-- Assigned task A --
Collect every line in the listing that contains the string "What". Case counts.

-- Given text --

○ ○ ○ ○ ○ ○ ○

After the bellicose anti-white poetics of Black Magic (1969) and his most manifest nationalist poetry in It's Nation Time (1970), where Baraka most insistently tries to conflate peoplehood with nationhood while attempting to balance the mystifications this process entails, his poetry revalorizes the category of peoplehood. In Wise Why's Y's (1995), for example, the concerns of Blues People reemerge with a transhistorical and collective voice that, in the first poem of the collection, understands the danger of finding yourself "surrounded / by enemies / who won't let you / speak in your own language / who destroy your statues / & instruments, who ban / your oom boom ba boom."39 Colonial oppression no longer instills the need for nationalism, but for the expression of the experience of the oppressed through their own singular forms, here evoked through the onomatopoeic percussions of African rhythms.

An anational lens can aid us in reframing Baraka's political commitments as it interrogates the terms through which the question of the nation is posed and its coercive function carried out. The anational opens onto a panorama of alternatives that expand the stakes of the question from its historical contingencies to its ahistorical potentials. It allows us to read against the grain of the reductive account of history and follow Robinson's claim "that bourgeois culture and thought and ideology were irrelevant to the development of revolutionary consciousness among Black and other Third World peoples."40 By reassessing Baraka's Black sociality as indebted to and participating in the Black radical tradition, his claim to self-determination can find intrinsic expression without acquiring the form of the nation such expression as it finds in the changing same and in the assertion, in Wise Why's Y's, that "what is spoken / is the living / the flesh / & its / Movement." Without the need to find recourse to the nation form for recognition, Baraka reconciles political and poetic form as expressive of the Black radical tradition: "Thas alright, alright wit me / But I been gone, naw, I been gone / / my shape look like black on black / and fading."41 It is the fugitivity of this fading but expressive shape that the anational foregrounds by attending to the disruptive potentials inherent to the innumerable outsides that surround the nation when conceived not as ubiquitous but as spatiotemporally bound.

○ ○ ○ ○ ○ ○ ○

-- Task material --
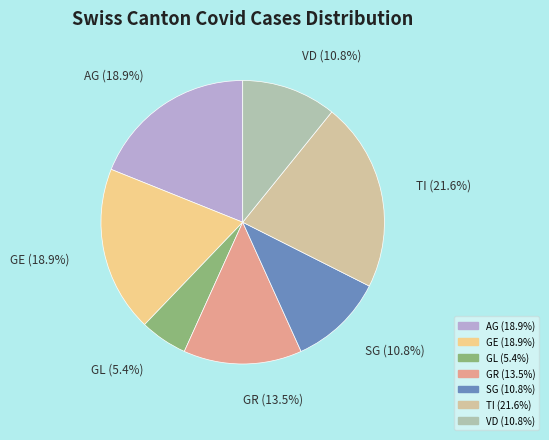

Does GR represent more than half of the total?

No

○ ○ ○ ○ ○ ○ ○

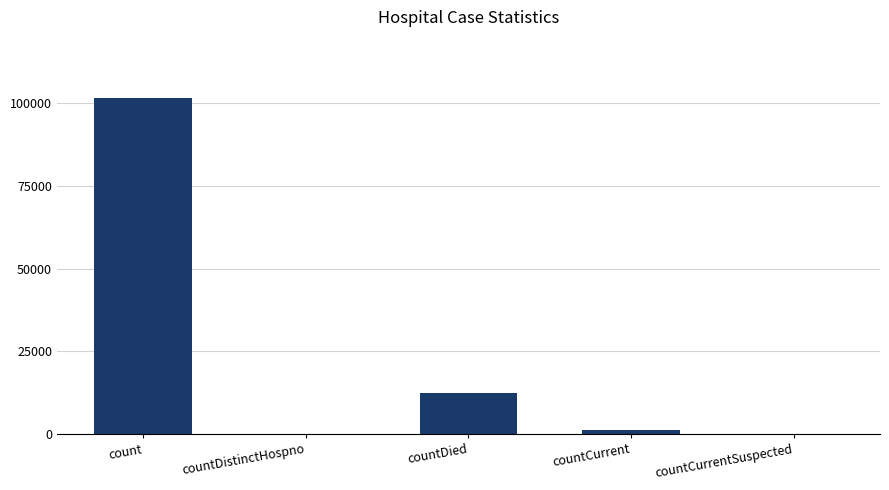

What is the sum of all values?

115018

○ ○ ○ ○ ○ ○ ○

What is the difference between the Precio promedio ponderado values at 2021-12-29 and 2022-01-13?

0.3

○ ○ ○ ○ ○ ○ ○

-- Assigned task B --
In the passage on Baraka, list each title that is followed by a year in parentheses, along with that year.

-- Answer section A --
What is the sum of all values?
What is the difference between the Precio promedio ponderado values at 2021-12-29 and 2022-01-13?

-- Answer section B --
Black Magic (1969)
It's Nation Time (1970)
Wise Why's Y's (1995)